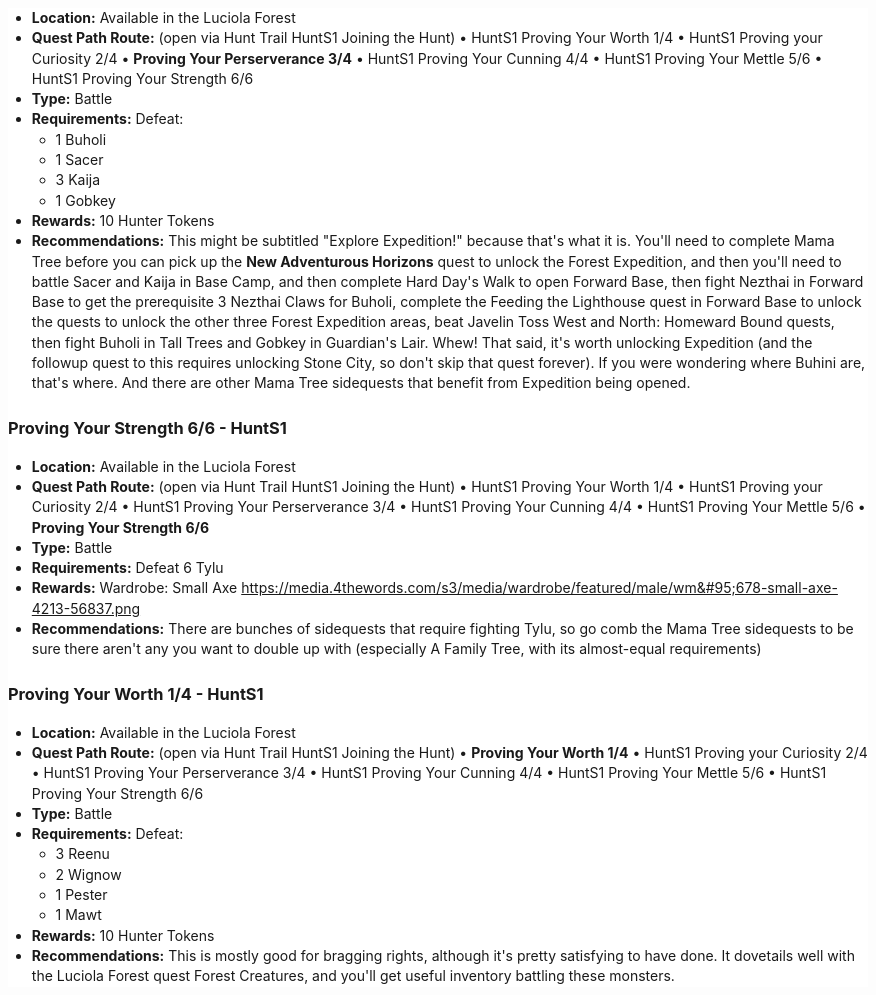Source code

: - **Location:** Available in the Luciola Forest 
- **Quest Path Route:** (open via Hunt Trail HuntS1 Joining the Hunt) • HuntS1 Proving Your Worth 1/4 • HuntS1 Proving your Curiosity 2/4 • **Proving Your Perserverance 3/4** • HuntS1 Proving Your Cunning 4/4 • HuntS1 Proving Your Mettle 5/6 • HuntS1 Proving Your Strength 6/6
- **Type:** Battle
- **Requirements:** Defeat:
  - 1 Buholi
  - 1 Sacer
  - 3 Kaija
  - 1 Gobkey
- **Rewards:** 10 Hunter Tokens
- **Recommendations:** This might be subtitled "Explore Expedition!" because that's what it is. You'll need to complete Mama Tree before you can pick up the **New Adventurous Horizons** quest to unlock the Forest Expedition, and then you'll need to battle Sacer and Kaija in Base Camp, and then complete Hard Day's Walk to open Forward Base, then fight Nezthai in Forward Base to get the prerequisite 3 Nezthai Claws for Buholi, complete the Feeding the Lighthouse quest in Forward Base to unlock the quests to unlock the other three Forest Expedition areas, beat Javelin Toss West and North: Homeward Bound quests, then fight Buholi in Tall Trees and Gobkey in Guardian's Lair.
  Whew!
  That said, it's worth unlocking Expedition (and the followup quest to this requires unlocking Stone City, so don't skip that quest forever). If you were wondering where Buhini are, that's where. And there are other Mama Tree sidequests that benefit from Expedition being opened.

### Proving Your Strength 6/6 - HuntS1

- **Location:** Available in the Luciola Forest 
- **Quest Path Route:** (open via Hunt Trail HuntS1 Joining the Hunt) • HuntS1 Proving Your Worth 1/4 • HuntS1 Proving your Curiosity 2/4 • HuntS1 Proving Your Perserverance 3/4 • HuntS1 Proving Your Cunning 4/4 • HuntS1 Proving Your Mettle 5/6 • **Proving Your Strength 6/6**
- **Type:** Battle
- **Requirements:** Defeat 6 Tylu
- **Rewards:** Wardrobe: Small Axe https://media.4thewords.com/s3/media/wardrobe/featured/male/wm&#95;678-small-axe-4213-56837.png
- **Recommendations:** There are bunches of sidequests that require fighting Tylu, so go comb the Mama Tree sidequests to be sure there aren't any you want to double up with (especially A Family Tree, with its almost-equal requirements)

### Proving Your Worth 1/4 - HuntS1

- **Location:** Available in the Luciola Forest 
- **Quest Path Route:** (open via Hunt Trail HuntS1 Joining the Hunt) • **Proving Your Worth 1/4** • HuntS1 Proving your Curiosity 2/4 • HuntS1 Proving Your Perserverance 3/4 • HuntS1 Proving Your Cunning 4/4 • HuntS1 Proving Your Mettle 5/6 • HuntS1 Proving Your Strength 6/6
- **Type:** Battle
- **Requirements:** Defeat:
  - 3 Reenu
  - 2 Wignow
  - 1 Pester
  - 1 Mawt
- **Rewards:** 10 Hunter Tokens
- **Recommendations:** This is mostly good for bragging rights, although it's pretty satisfying to have done. It dovetails well with the Luciola Forest quest Forest Creatures, and you'll get useful inventory battling these monsters.
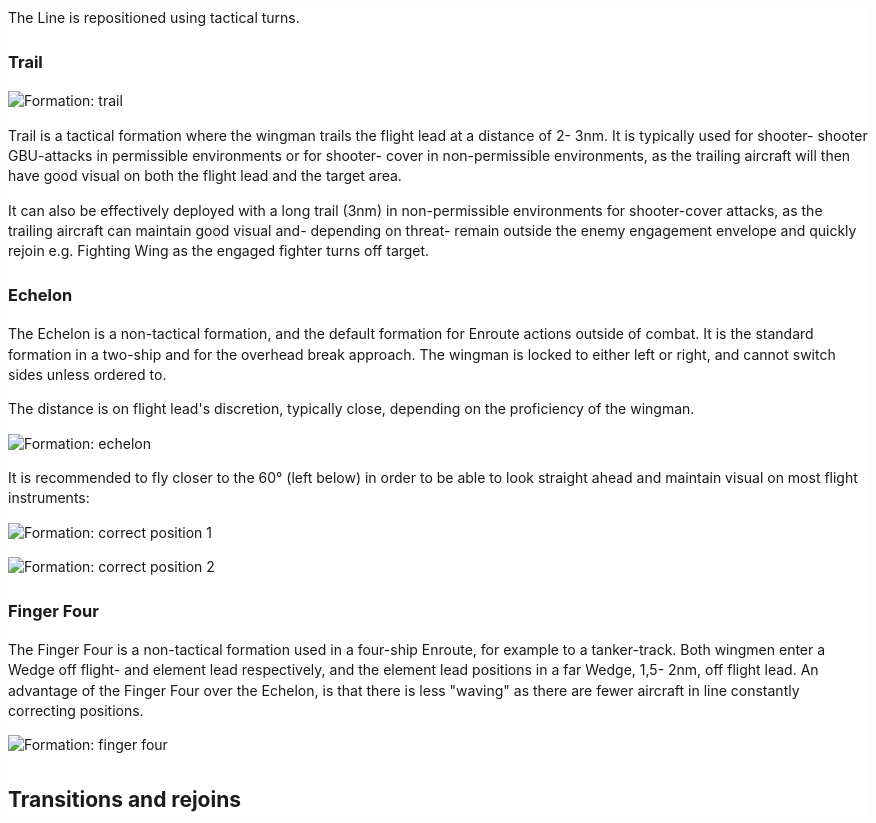 The Line is repositioned using tactical turns.

### Trail

![Formation: trail](image21.png)

Trail is a tactical formation where the
wingman trails the flight lead at a distance of 2- 3nm. It is typically
used for shooter- shooter GBU-attacks in permissible environments or for
shooter- cover in non-permissible environments, as the trailing aircraft
will then have good visual on both the flight lead and the target area.

It can also be effectively deployed with a long trail (3nm) in
non-permissible environments for shooter-cover attacks, as the trailing
aircraft can maintain good visual and- depending on threat- remain
outside the enemy engagement envelope and quickly rejoin e.g. Fighting
Wing as the engaged fighter turns off target.

### Echelon

The Echelon is a non-tactical formation, and the
default formation for Enroute actions outside of combat. It is the
standard formation in a two-ship and for the overhead break approach.
The wingman is locked to either left or right, and cannot switch sides
unless ordered to.

The distance is on flight lead's discretion, typically close, depending
on the proficiency of the wingman.

![Formation: echelon](image22.png)

It is recommended to fly closer to the 60° (left below) in order
to be able to look straight ahead and maintain visual on most flight
instruments:

![Formation: correct position 1](image23.jpeg)

![Formation: correct position 2](image24.jpeg)

### Finger Four

The Finger Four is a non-tactical formation used in a four-ship Enroute,
for example to a tanker-track. Both wingmen enter a Wedge off flight-
and element lead respectively, and the element lead positions in a far
Wedge, 1,5- 2nm, off flight lead. An advantage of the Finger Four over
the Echelon, is that there is less "waving" as there are fewer aircraft
in line constantly correcting positions.

![Formation: finger four](image25.png)

## Transitions and rejoins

*Task description*: Transcribe all of the rows above character for character, omitting the pictures from your answer.

*Answer section*:
Source code

: - **Location:** Available in the Luciola Forest 
- **Quest Path Route:** (open via Hunt Trail HuntS1 Joining the Hunt) • HuntS1 Proving Your Worth 1/4 • HuntS1 Proving your Curiosity 2/4 • **Proving Your Perserverance 3/4** • HuntS1 Proving Your Cunning 4/4 • HuntS1 Proving Your Mettle 5/6 • HuntS1 Proving Your Strength 6/6
- **Type:** Battle
- **Requirements:** Defeat:
  - 1 Buholi
  - 1 Sacer
  - 3 Kaija
  - 1 Gobkey
- **Rewards:** 10 Hunter Tokens
- **Recommendations:** This might be subtitled "Explore Expedition!" because that's what it is. You'll need to complete Mama Tree before you can pick up the **New Adventurous Horizons** quest to unlock the Forest Expedition, and then you'll need to battle Sacer and Kaija in Base Camp, and then complete Hard Day's Walk to open Forward Base, then fight Nezthai in Forward Base to get the prerequisite 3 Nezthai Claws for Buholi, complete the Feeding the Lighthouse quest in Forward Base to unlock the quests to unlock the other three Forest Expedition areas, beat Javelin Toss West and North: Homeward Bound quests, then fight Buholi in Tall Trees and Gobkey in Guardian's Lair.
  Whew!
  That said, it's worth unlocking Expedition (and the followup quest to this requires unlocking Stone City, so don't skip that quest forever). If you were wondering where Buhini are, that's where. And there are other Mama Tree sidequests that benefit from Expedition being opened.

### Proving Your Strength 6/6 - HuntS1

- **Location:** Available in the Luciola Forest 
- **Quest Path Route:** (open via Hunt Trail HuntS1 Joining the Hunt) • HuntS1 Proving Your Worth 1/4 • HuntS1 Proving your Curiosity 2/4 • HuntS1 Proving Your Perserverance 3/4 • HuntS1 Proving Your Cunning 4/4 • HuntS1 Proving Your Mettle 5/6 • **Proving Your Strength 6/6**
- **Type:** Battle
- **Requirements:** Defeat 6 Tylu
- **Rewards:** Wardrobe: Small Axe https://media.4thewords.com/s3/media/wardrobe/featured/male/wm&#95;678-small-axe-4213-56837.png
- **Recommendations:** There are bunches of sidequests that require fighting Tylu, so go comb the Mama Tree sidequests to be sure there aren't any you want to double up with (especially A Family Tree, with its almost-equal requirements)

### Proving Your Worth 1/4 - HuntS1

- **Location:** Available in the Luciola Forest 
- **Quest Path Route:** (open via Hunt Trail HuntS1 Joining the Hunt) • **Proving Your Worth 1/4** • HuntS1 Proving your Curiosity 2/4 • HuntS1 Proving Your Perserverance 3/4 • HuntS1 Proving Your Cunning 4/4 • HuntS1 Proving Your Mettle 5/6 • HuntS1 Proving Your Strength 6/6
- **Type:** Battle
- **Requirements:** Defeat:
  - 3 Reenu
  - 2 Wignow
  - 1 Pester
  - 1 Mawt
- **Rewards:** 10 Hunter Tokens
- **Recommendations:** This is mostly good for bragging rights, although it's pretty satisfying to have done. It dovetails well with the Luciola Forest quest Forest Creatures, and you'll get useful inventory battling these monsters.
 The Line is repositioned using tactical turns.

### Trail

![Formation: trail](image21.png)

Trail is a tactical formation where the
wingman trails the flight lead at a distance of 2- 3nm. It is typically
used for shooter- shooter GBU-attacks in permissible environments or for
shooter- cover in non-permissible environments, as the trailing aircraft
will then have good visual on both the flight lead and the target area.

It can also be effectively deployed with a long trail (3nm) in
non-permissible environments for shooter-cover attacks, as the trailing
aircraft can maintain good visual and- depending on threat- remain
outside the enemy engagement envelope and quickly rejoin e.g. Fighting
Wing as the engaged fighter turns off target.

### Echelon

The Echelon is a non-tactical formation, and the
default formation for Enroute actions outside of combat. It is the
standard formation in a two-ship and for the overhead break approach.
The wingman is locked to either left or right, and cannot switch sides
unless ordered to.

The distance is on flight lead's discretion, typically close, depending
on the proficiency of the wingman.

![Formation: echelon](image22.png)

It is recommended to fly closer to the 60° (left below) in order
to be able to look straight ahead and maintain visual on most flight
instruments:

![Formation: correct position 1](image23.jpeg)

![Formation: correct position 2](image24.jpeg)

### Finger Four

The Finger Four is a non-tactical formation used in a four-ship Enroute,
for example to a tanker-track. Both wingmen enter a Wedge off flight-
and element lead respectively, and the element lead positions in a far
Wedge, 1,5- 2nm, off flight lead. An advantage of the Finger Four over
the Echelon, is that there is less "waving" as there are fewer aircraft
in line constantly correcting positions.

![Formation: finger four](image25.png)

## Transitions and rejoins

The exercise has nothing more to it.